How to troubleshoot a SQL Server running on an Azure VM using Azure Monitor

The third use case here is around our SQL-Server workloads and in workloads in general. So earlier we were talking about and this, it is probably the most common thing that we see is you’re in Azure Cloud, you’re using as you’re using as your cloud provider, and you’re using some different services. But, you’re running things on top of those services and you don’t have any visibility into those services. So I took a number of examples there, starting with our SQL-server dashboards. We do have a number of different SQL-server dashboards that are available, but I think this workload one shows something that the rest of them don’t. This is something that I haven’t had a chance to talk about deeply yet. We’ll look at things, again, like CPU utilization, memory utilization on these SQL server instances. What’s IOPs looking like on these different databases that I’m monitoring. But then we’ll also relate it to the virtual machine. So this is something that we haven’t got into much detail yet here, so these are virtual machines just related to our SQL instances. Here we can see things like CPU. What is our CPU looking like, what’s our memory, what’s our total network looking like. We’re only showing the virtual machines that are related to our SQL Server instances here. For example, we have 3 SQL Server instances, only one of them here is necessarily running inside our Azure environment, and that Azure one is running on in Azure VM. We’re pulling some of those Azure VM metrics to show CPU ready, memory and network. And the way we do this is by using something we call relationships.

Automatically BindPlane will find these relationships and putting that into Microsoft Azure, where one service is relating to another service. If you’re running an Oracle database inside of VMware it’s going to find that that database, which VM that database is running on. Another example might be if you’re running a Tomcat server, web server, inside of a Hyper-v. It’s going to, again, make that relationship. So we do that even in hardware, like in a FlexPod environmental. We’ll find all those different hardware pieces and create that relationship together, but it doesn’t end there. The example I’m looking at today, we’re not only doing it between our own software but between your Azure resources you’re looking at here as well.

As I mentioned, one of these databases is running inside our Azure environment and that’s how we’re getting these related Azure piece of the metrics. This is important because it allows us to see we have an issue with our database, and we look at our database metrics and see everything is fine, sometimes it can be the underlying infrastructure it’s running on whether that in the cloud or on-prem or in our private clouds. We want to be able to see these pieces of data together, so that when you’re trying to troubleshoot you’re not running blindly and trying to figure out what’s going on because all of the metrics look good. Sometimes it can be that next level. So with this, we’re able to combine these dashboards and be able to troubleshoot things like that.

Material provided.
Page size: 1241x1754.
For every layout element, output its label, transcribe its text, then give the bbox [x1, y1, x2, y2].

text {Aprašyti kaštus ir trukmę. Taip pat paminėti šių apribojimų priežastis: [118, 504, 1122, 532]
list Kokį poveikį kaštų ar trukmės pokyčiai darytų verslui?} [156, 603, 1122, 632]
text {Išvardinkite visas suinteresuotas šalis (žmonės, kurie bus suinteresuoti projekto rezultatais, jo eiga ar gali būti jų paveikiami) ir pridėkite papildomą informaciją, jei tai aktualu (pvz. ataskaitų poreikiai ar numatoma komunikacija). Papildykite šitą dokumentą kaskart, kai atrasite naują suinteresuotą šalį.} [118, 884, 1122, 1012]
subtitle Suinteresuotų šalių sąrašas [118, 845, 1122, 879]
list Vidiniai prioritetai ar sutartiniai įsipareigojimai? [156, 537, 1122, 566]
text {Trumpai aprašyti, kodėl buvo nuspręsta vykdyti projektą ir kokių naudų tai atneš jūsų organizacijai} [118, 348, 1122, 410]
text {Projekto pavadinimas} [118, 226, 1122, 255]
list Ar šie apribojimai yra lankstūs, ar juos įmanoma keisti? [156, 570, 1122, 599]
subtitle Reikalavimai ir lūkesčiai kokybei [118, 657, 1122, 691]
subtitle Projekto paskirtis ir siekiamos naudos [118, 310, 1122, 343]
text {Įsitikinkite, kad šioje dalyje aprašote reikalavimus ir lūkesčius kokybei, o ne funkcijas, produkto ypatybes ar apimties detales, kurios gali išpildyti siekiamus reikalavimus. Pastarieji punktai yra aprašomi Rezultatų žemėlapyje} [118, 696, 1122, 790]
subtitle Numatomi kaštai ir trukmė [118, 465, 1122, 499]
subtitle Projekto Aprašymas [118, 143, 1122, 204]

Activity.
Reproduce the SQL Server troubleshooting text word for word, starting at "Automatically BindPlane will" and ending at "here as well.".

Answer below.
Automatically BindPlane will find these relationships and putting that into Microsoft Azure, where one service is relating to another service. If you’re running an Oracle database inside of VMware it’s going to find that that database, which VM that database is running on. Another example might be if you’re running a Tomcat server, web server, inside of a Hyper-v. It’s going to, again, make that relationship. So we do that even in hardware, like in a FlexPod environmental. We’ll find all those different hardware pieces and create that relationship together, but it doesn’t end there. The example I’m looking at today, we’re not only doing it between our own software but between your Azure resources you’re looking at here as well.